= Graymail (email) =

Solicited bulk email

Graymail is solicited bulk email messages that don't fit the definition of email spam (e.g., the recipient "opted into" receiving them). Recipient interest in this type of mailing tends to diminish over time, increasing the likelihood that recipients will report graymail as spam. In some cases, graymail can account for up to 82 percent of the average user's email inbox. Graymail was described in 2007 and 2008 by researchers at Microsoft Research looking to improve spam filtering as “messages that could reasonably be considered either spam or good (by different email users)” hence the name “graymail” was chosen to signify the subjective nature of the classification.

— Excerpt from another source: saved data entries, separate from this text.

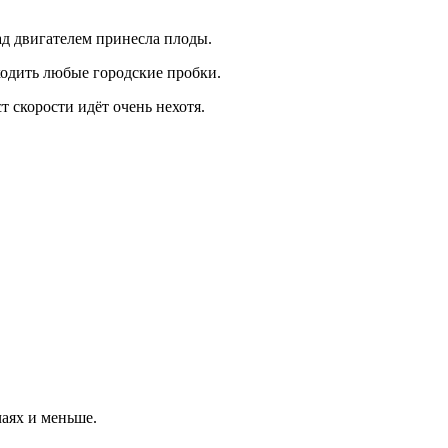
ад двигателем принесла плоды.
ходить любые городские пробки.
 скорости идёт очень нехотя.
чаях и меньше.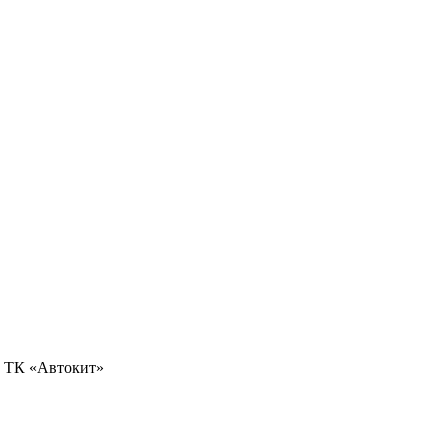
0, ТК «Автокит»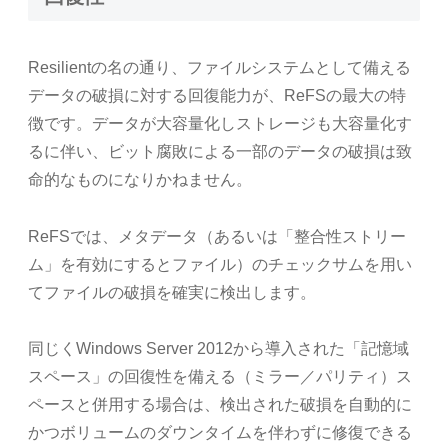
Resilientの名の通り、ファイルシステムとして備える
データの破損に対する回復能力が、ReFSの最大の特
徴です。データが大容量化しストレージも大容量化す
るに伴い、ビット腐敗による一部のデータの破損は致
命的なものになりかねません。
ReFSでは、メタデータ（あるいは「整合性ストリー
ム」を有効にするとファイル）のチェックサムを用い
てファイルの破損を確実に検出します。
同じくWindows Server 2012から導入された「記憶域
スペース」の回復性を備える（ミラー／パリティ）ス
ペースと併用する場合は、検出された破損を自動的に
かつボリュームのダウンタイムを伴わずに修復できる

A 2008 paper presented at the Fifth annual Conference on Email and Anti-Spam (CEAS) describes graymail as "messages (such as email newsletters) that some users value and others prefer to block". In 2011 a report by The Radicati Group referred to graymail as "newsletters or notifications that a user may have signed up for at one time but no longer wants to receive".

==Traits==
Graymail differs from spam and can be identified by one or more of the following traits:

- Solicited. The recipient requested to receive the email message by opting in, either directly or indirectly via an automatic or non-obvious mechanism, such as supplying an email address when registering for an online shopping account. In contrast, spam email messages are generally accepted to be unsolicited.
- Legitimate. Though they may be sale notices, coupons, social updates and the like, graymail messages are sent by reputable sources who value their relationship with the recipient. They will typically contain an unsubscribe option, with the sender honoring such requests.
- Content value. Graymail messages generally contain content that is targeted to the recipient or their interests as opposed to spam email messages which are indiscriminate bulk distribution of unwanted solicitations, offers and information.

In addition there is often a timeliness component to graymail whereby the utility of the message expires or becomes out of date after a period of time. Shopping deals are a good example: they’re only valid for a fixed number of hours or days but are frequently not read or opened by the recipient until after the offer has expired.